His observation doesn’t apply to the digital humanities in general, which emerged from major institutions, some of which are represented on this panel. But in the domain of interactive media studies, and in the case of my university, the story rings true. At my institution, the administration and faculty were willing to take a risk on a field that some regarded with suspicion. In 2006 we launched a digital humanities undergraduate major program that we called “Interactive Arts and Science”, with a focus on computer games. It was our answer to this panel’s central question: “How can humanities programs better equip students for a wider range of careers, without sacrificing the core values or approaches of the disciplines?”

The Interactive Arts and Science program draws on and enriches the study of the humanities because it demands an engagement with the core humanities disciplines: literature, history, art, and music. Our students take courses across the Faculty of Humanities, learning, to take one example, about myths in the Department of Classics, and art in the Department of Visual Arts. They draw on this experience to express, through their creation of interactive media, including computer games, what it means to be human.

The Interactive Arts and Science program simultaneously prepares students for employment, because creating digital humanities artifacts (such as computer games) requires mastery of digital tools and environments, and these skills can be applied to multiple contexts beyond the academic and cultural sector.

Our program has succeeded, as evidenced in i. increased institutional support (new faculty positions); ii. increased participation by faculty across the university; iii. increased student numbers and higher student quality; iv. increased quality of student work-our graduating class placed first in “Level Up”, the last (2013) province-wide competition for game developers and; v. in student placement rates after graduation.

One of the keys to our success, and a key differentiator for our program, has been our close relationship with the Generator at One, an interactive media business incubator in our community. We co-created and launched the progenitor of the Generator at One, with the support of local and provincial governments, as well as the private sector and our neighbouring college, a year after we launched the Interactive Arts and Science program.  At the Generator, students pursue internships with companies to get practical experience, and leaders of Gen-based companies teach within the program in courses such as 3D modelling and animation, visual effects, and live-action filming.
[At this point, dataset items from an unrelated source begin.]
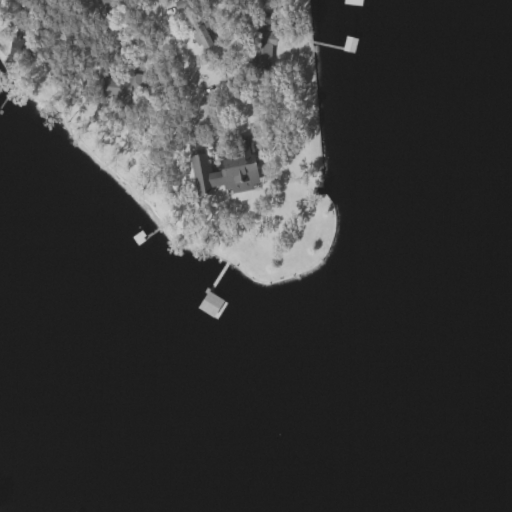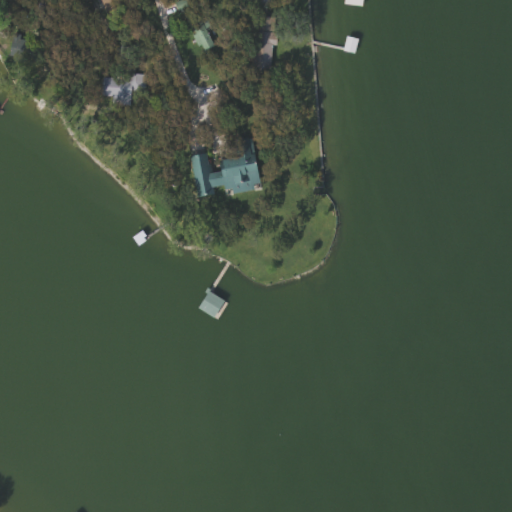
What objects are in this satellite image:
building: (351, 1)
building: (351, 1)
building: (110, 7)
building: (110, 7)
building: (199, 35)
building: (200, 35)
building: (261, 41)
building: (262, 42)
road: (73, 43)
road: (170, 47)
building: (23, 48)
building: (24, 48)
building: (121, 79)
building: (122, 80)
building: (224, 171)
building: (225, 171)
building: (208, 304)
building: (209, 304)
The partnership has contributed both to the students’ success and to the vitality of the area, helping the community as it seeks to evolve from a manufacturing hub to a high-tech centre.

The Interactive Arts and Sciences program also succeeded because of its resonance with key stakeholders.  It appealed to the university administration, which saw in the program a way to differentiate us from our peers. It appealed to faculty with an interest in teaching in an emerging field. It appealed to students who are interested in all things gaming. And it appealed to our government funders, who see these kinds of programs as a way to prepare students to be skilled creators in the emerging interactive media industry, thereby enriching the Canadian economy.

Notwithstanding, or perhaps because of our status as a “little brother”, we are equipping students for a wider range of careers without sacrificing our core values.  In his plenary address to the 2010 Digital Humanities Summer Institute, John Unsworth observed that digital humanities seemed “to be bypassing institutions that focus more on teaching than research”. By giving DH its own home, a different name, and focusing on interactive media, my colleagues and I at Brock University have succeeding in equipping our students for “a wider range of careers without sacrificing our core values”. In these ways this little brother has succeeded, and offered models that its big brothers might want to consider adopting.